“Each desk labors over section fronts, but pays little attention to promoting its work on social media.”
— New York Times Innovation Report, 2014
During a recent appearance as part of the IACS seminar series, New York Times Chief Data Scientist Chris Wiggins noted that virtually all news organizations have become startups: they are all firms “in search of a scalable business model.” In response to challenges of the digital age, many “traditional” news organizations have expanded efforts to promote their content on social media websites like Facebook and Twitter as a new medium to garner traffic and users. We are interested in how these efforts differ among news organizations and how we might predict their success.
Stated formally, we investigate two broad questions about news organization activities on social media. The first is descriptive: how do different organizations use each social network, and how do their social media presences differ? The second is predictive: what measurable features of social media activity can predict popularity of news content? These questions fundamentally guide our later analysis and form the basis of the various angles of analysis that we pursue.
We have identified 25 news organizations across several categories (newspapers, cable channels, wire services, etc.) to analyze. They are:
The Boston Globe, The Los Angeles Times, The New York Times, The Wall Street Journal, The Washington Post, USA Today, BBC, The Daily Mail, The Guardian, CNN, Fox News, MSNBC, ABC News, CBS News, NBC News, The Daily Beast, The Huffington Post, Slate, Agence France-Presse, The Associated Press, Reuters, Newsweek, Time, Yahoo News, and NPR News.
Several of last year's CS 109 projects utilized social media data for analytical purposes, and researchers have begun to mine social media data to quite startling ends. Rather than mine aggregate, general data, we have opted to focus on a narrower selection of accounts across media (both Facebook and Twitter) to divine details about the particular social strategies that they exhibit.
While we believe that our analysis is unique in its breadth, our work is certainly inspired by past social media analysis of news content. Brian Abelson’s Pageviews Above Replacement paints a fascinating picture of pageviews that accrue to different types of content that @nytimes shares on Twitter, and lends insight into the potential strategic changes that might yield more traffic. And the Times' leaked 2014 Innovation report discussed the firm's social media strategy extensively. Finally, Bitly analyzed social media traffic to its own links in 2012; their analysis is directly relevant to our observations about how posting time influences social response.

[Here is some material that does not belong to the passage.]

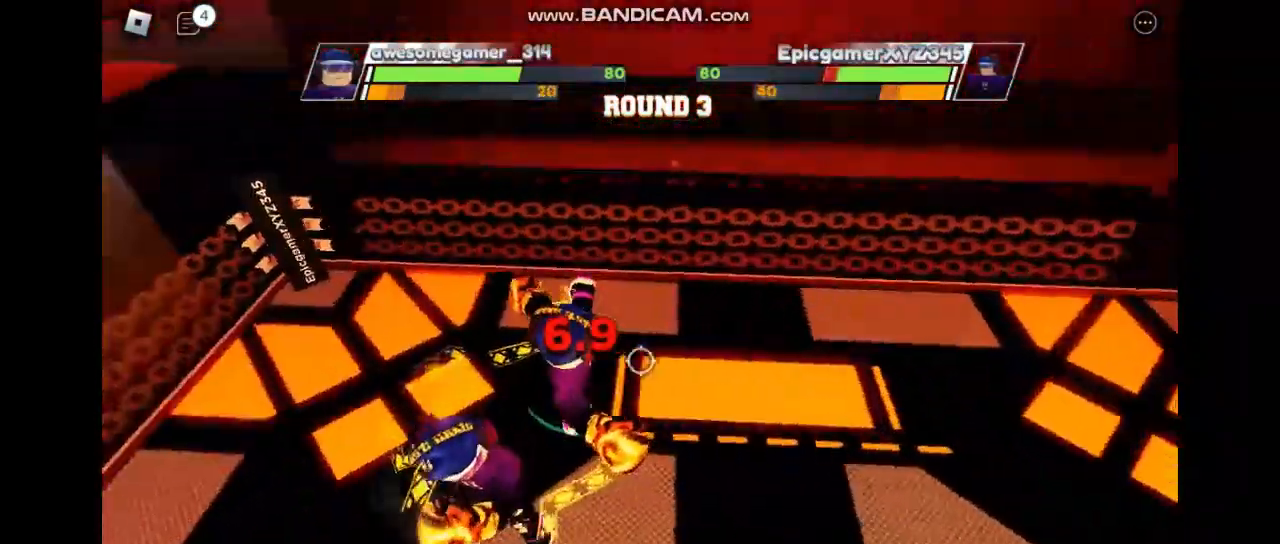
{"keys": [], "events": []}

At a high level, our analysis utilizes data from four primary sources: Twitter, Facebook, Bitly, and a custom-built dataset of the final destinations of each link that our news organizations post. Methods of generating each (done through a combination of APIs and web scraping) are discussed in the next section.
For context these figures convey the volume of records that we retreived from each data source:
Data Source | Records |
---|---|
Twitter (Tweets) | 119,010 |
Facebook (Posts) | 53,493 |
Articles Matched (Between Facebook & Twitter) | 23,633 |
Bitly (Click Statistics) | 137,675 links for 23 organizations |
URL Paths | 196,372* |
*Many social media posts—especially on Facebook—feature more than one link. This is why we found more links than we have posts.